● AUFGABENSTELLUNG
1. Beantworte die folgenden Fragen anhand der Forumsdiskussion über Zaskar-Rahmen.
(a) Welche Farbe hat das Modell Expert von 2004?
(b) In welcher zusätzlichen Ausführung gab es das Zaskar LE von 1993 laut cleiende?
(c) Welches Herstellungsdatum liest oldman aus den ersten vier Stellen der Seriennummer 01970438 ab?
2. Erweitere die Forumsdiskussion über Zaskar-Rahmen um einen weiteren Beitrag, der an die letzte Antwort anschließt.

● VORLIEGENDER TEXT
Besonderheiten: Die beiden Modelle unterscheiden sich nur in der Ausstattung


2004:
Rohrsatz: Alle Modelle (Team, Pro, Expert): Kinesis superlite custom
Ausfallenden: auswechselbar, 1 Schraube
Gusset: unter dem Unterrohr
Farben: blau/grau (Team), schwarz/blau (Pro), weiß/rot (Expert)

Besonderheiten: Die Modelle unterscheiden sich nur in der Ausstattung


----------



## zaskar76 (25. August 2004)

96 in purple?
ich kenne 96 nur frostblau, rot, bb und das gelbe sondermodell?

das 97er le hat auch schon das gefräste steuerrohr und die ausfallenden zusätzlich zur sattelstützenaufnahme...


----------



## GTFreak (25. August 2004)

Hut ab, mein Respekt!

Das sollte wohl stinky werden!!!

GTFreak


----------



## oldman (25. August 2004)

wow, alle Achtung! 
oldman




off topic - was ist da in Berlin abgegangen? Extrem Camelbackpeeing.... scheint ich hab' was verpasst...


----------



## cleiende (26. August 2004)

@ kingmoe

1993:

Zaskar LE gab es auch in violett eloxiert, siehe 
http://www.leiendecker.net/pages/Equipm/Equip_index.htm
Ist Realität, hatte es erst heute unter dem Gesaess.

@ all

Und bitte keine Diskussion ob Bj 10/93 auch Serie 1993 oder schon Serie 1994 ist .


----------



## kingmoe (26. August 2004)

cleiende schrieb:
			
		

> @ kingmoe
> 
> 1993:
> 
> ...



Geil, genau diese Infos sind wichtig.   

Weißt du, ob das Bike genietete Zuganschläge hatte? Dann können wir es genau dem richtigen Modell-Jahrgang zuordnen.


----------



## cleiende (26. August 2004)

Zaskar LE 1993 10/93:
Zuganschlaege geschweisst, bis auf die Führung für das hintere Bremskabel innerhalb des kleinen Dreiecks, die ist unters Oberrohr genietet.


----------



## zaskar76 (26. August 2004)

hier mal das sehr seltene gelbe von 96 was auch sehr selten ist( und ich auch gerne zu seinen farbigen brüdern bei mir stellen würde  )...


----------



## MTB-News.de




----------



## GTFreak (26. August 2004)

Vielleicht gibt es noch als Sahnehäubchen eine kurze Einführung in das Lesen von Seriennummern:

Z.B. meines hat die Nummer 01970438 - 18 und ist eben ein 18"-Rahmen. Aber kann man sonst noch was daraus erkennen?


----------



## oldman (26. August 2004)

wenn ich nicht irre, ist das ein Rahmen aus Januar 1997 -> das besagen die ersten 4 Stellen. Wie gesagt, das ist mein derzeitiger Informationsstand.

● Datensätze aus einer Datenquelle
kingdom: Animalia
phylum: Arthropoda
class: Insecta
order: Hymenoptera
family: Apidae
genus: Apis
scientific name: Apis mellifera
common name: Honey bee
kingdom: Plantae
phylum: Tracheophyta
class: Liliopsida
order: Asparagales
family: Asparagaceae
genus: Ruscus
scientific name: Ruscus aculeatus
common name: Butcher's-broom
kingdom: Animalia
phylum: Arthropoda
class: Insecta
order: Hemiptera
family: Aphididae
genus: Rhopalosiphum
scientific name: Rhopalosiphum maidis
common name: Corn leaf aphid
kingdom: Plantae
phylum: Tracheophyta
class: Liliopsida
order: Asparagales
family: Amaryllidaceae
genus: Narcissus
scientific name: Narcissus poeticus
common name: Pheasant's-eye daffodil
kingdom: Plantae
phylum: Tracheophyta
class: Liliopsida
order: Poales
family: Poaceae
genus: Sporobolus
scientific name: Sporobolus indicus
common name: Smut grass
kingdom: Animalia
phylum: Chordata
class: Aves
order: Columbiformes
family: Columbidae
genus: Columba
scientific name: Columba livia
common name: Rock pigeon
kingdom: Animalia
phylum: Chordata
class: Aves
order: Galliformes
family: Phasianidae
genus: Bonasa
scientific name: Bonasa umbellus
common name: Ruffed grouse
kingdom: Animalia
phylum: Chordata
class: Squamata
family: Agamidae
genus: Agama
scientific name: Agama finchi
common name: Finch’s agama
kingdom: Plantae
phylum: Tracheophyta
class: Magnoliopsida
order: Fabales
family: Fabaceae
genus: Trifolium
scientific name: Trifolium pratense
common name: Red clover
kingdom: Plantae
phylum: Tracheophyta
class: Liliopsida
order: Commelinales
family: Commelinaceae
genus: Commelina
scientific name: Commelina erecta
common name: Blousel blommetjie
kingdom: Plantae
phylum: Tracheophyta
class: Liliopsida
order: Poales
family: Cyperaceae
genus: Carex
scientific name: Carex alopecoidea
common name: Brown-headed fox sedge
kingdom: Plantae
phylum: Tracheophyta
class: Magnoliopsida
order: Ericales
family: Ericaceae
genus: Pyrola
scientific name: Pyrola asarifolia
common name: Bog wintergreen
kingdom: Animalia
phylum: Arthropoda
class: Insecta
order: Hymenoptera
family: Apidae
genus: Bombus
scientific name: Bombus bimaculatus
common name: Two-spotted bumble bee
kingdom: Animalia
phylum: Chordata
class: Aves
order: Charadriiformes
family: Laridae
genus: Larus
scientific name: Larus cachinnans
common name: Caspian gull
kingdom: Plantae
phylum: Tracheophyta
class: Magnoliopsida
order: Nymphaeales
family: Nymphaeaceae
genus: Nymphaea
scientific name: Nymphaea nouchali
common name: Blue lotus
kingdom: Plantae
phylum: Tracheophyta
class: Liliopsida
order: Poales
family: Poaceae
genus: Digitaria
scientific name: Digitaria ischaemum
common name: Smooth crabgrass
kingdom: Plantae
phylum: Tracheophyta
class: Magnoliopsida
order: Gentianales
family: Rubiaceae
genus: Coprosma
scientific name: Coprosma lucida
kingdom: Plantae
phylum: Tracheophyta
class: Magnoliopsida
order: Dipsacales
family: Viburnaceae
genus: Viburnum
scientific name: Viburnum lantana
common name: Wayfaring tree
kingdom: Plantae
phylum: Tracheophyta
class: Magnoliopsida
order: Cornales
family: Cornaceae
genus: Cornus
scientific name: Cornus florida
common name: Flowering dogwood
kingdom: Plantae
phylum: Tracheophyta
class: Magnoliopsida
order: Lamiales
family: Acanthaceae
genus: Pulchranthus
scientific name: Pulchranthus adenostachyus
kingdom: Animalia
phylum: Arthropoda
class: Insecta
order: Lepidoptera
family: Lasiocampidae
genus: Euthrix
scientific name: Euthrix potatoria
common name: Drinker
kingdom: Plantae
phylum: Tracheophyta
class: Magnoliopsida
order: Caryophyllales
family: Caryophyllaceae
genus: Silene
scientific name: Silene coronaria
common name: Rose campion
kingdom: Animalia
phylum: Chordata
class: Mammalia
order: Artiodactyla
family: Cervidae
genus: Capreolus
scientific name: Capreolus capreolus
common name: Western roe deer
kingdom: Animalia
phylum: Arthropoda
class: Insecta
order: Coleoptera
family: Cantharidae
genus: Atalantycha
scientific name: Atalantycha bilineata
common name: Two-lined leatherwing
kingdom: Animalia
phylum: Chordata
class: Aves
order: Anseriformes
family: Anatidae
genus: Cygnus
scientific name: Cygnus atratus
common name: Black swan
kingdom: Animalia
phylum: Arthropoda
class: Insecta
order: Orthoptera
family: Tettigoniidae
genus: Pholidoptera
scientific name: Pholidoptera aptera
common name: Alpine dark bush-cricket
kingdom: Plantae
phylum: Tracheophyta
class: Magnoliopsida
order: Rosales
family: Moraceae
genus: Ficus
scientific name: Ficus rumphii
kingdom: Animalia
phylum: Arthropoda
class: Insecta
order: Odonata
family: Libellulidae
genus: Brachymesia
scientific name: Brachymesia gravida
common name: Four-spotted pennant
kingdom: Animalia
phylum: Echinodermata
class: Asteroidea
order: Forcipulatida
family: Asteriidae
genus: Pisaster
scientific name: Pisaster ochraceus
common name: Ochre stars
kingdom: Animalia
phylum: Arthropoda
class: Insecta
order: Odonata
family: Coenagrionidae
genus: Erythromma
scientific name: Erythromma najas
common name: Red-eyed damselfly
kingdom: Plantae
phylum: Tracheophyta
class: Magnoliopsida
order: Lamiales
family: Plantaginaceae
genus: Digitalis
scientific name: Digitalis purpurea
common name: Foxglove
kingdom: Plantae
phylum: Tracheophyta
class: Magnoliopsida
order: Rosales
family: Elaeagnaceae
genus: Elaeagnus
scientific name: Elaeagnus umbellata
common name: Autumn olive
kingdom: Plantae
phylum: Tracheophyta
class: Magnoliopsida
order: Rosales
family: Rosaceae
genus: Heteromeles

● LÖSUNGEN IM EINZELNEN
1.
(a) Weiß/rot.
(b) Violett eloxiert.
(c) Januar 1997.

2.
oldman


----------



## rasaldul (27. August 2004)

kingmoe schrieb:
			
		

> .....
> 1996:
> Rohrsatz: 6061-T6 heat treated Alu, konifiziert
> Ausfallenden: auswechselbar, nur noch 1 Schraube
> ...


zaskar le gab es 1996 auch in schwarz eloxiert - rahmennummer beginnt mit 0996 (rest hab ich nicht im kopf), grösse 16"


----------



## zaskar76 (27. August 2004)

KÖNNTEN WIR UNS BITTE DARAUF EINIGEN HIER NUR RAHMEN IM ORIGINALZUSTAND ABZUDRUCKEN( also bitte rahmen bei denen ihr wisst das sie die original farbe von gt haben und wenn mit stickern auch nur originale). währe für diesen fred wohl am sinnvollsten nach meiner meinung oder? wenn man sich nicht sicher ist kann man sich ja im forum erst vergewissern...


----------



## rasaldul (27. August 2004)

zaskar76 schrieb:
			
		

> KÖNNTEN WIR UNS BITTE DARAUF EINIGEN HIER NUR RAHMEN IM ORIGINALZUSTAND ABZUDRUCKEN( also bitte rahmen bei denen ihr wisst das sie die original farbe von gt haben und wenn mit stickern auch nur originale). währe für diesen fred wohl am sinnvollsten nach meiner meinung oder? wenn man sich nicht sicher ist kann man sich ja im forum erst vergewissern...


also meiner wurde zu 100% so von GT ausgeliefert falls es zweifel an der echtheit geben sollte. rechnung müsste irgendwo noch vorhanden sein, alle aufkleber wie "handmade in the usa" und der des 6061er alu´s auch da wo sie hingehören und genauso wie bei allen anderen 96er modellen.........definitiv kein repaint o.ä.


----------



## zaskar76 (27. August 2004)

ich weiss rasadul  
es war ja auch nur meine meinung für die zukunft für den thread - oder sehe ich das so falsch? ich denke hier sollten nur abgeklärte fakten rein oder???


----------



## MTB-News.de




----------



## lebaron (27. August 2004)

Bei Gt wurde in den späten Neunzigern vieles Umhergewürfelt mit Farben...

Ich habe auch schon weiße, rote und orange(dieses alte Manitouorange) Zaskars aus Kartons gezogen, die definitiv so ausgeliefert wurden und nicht nachträglich lackiert wurden.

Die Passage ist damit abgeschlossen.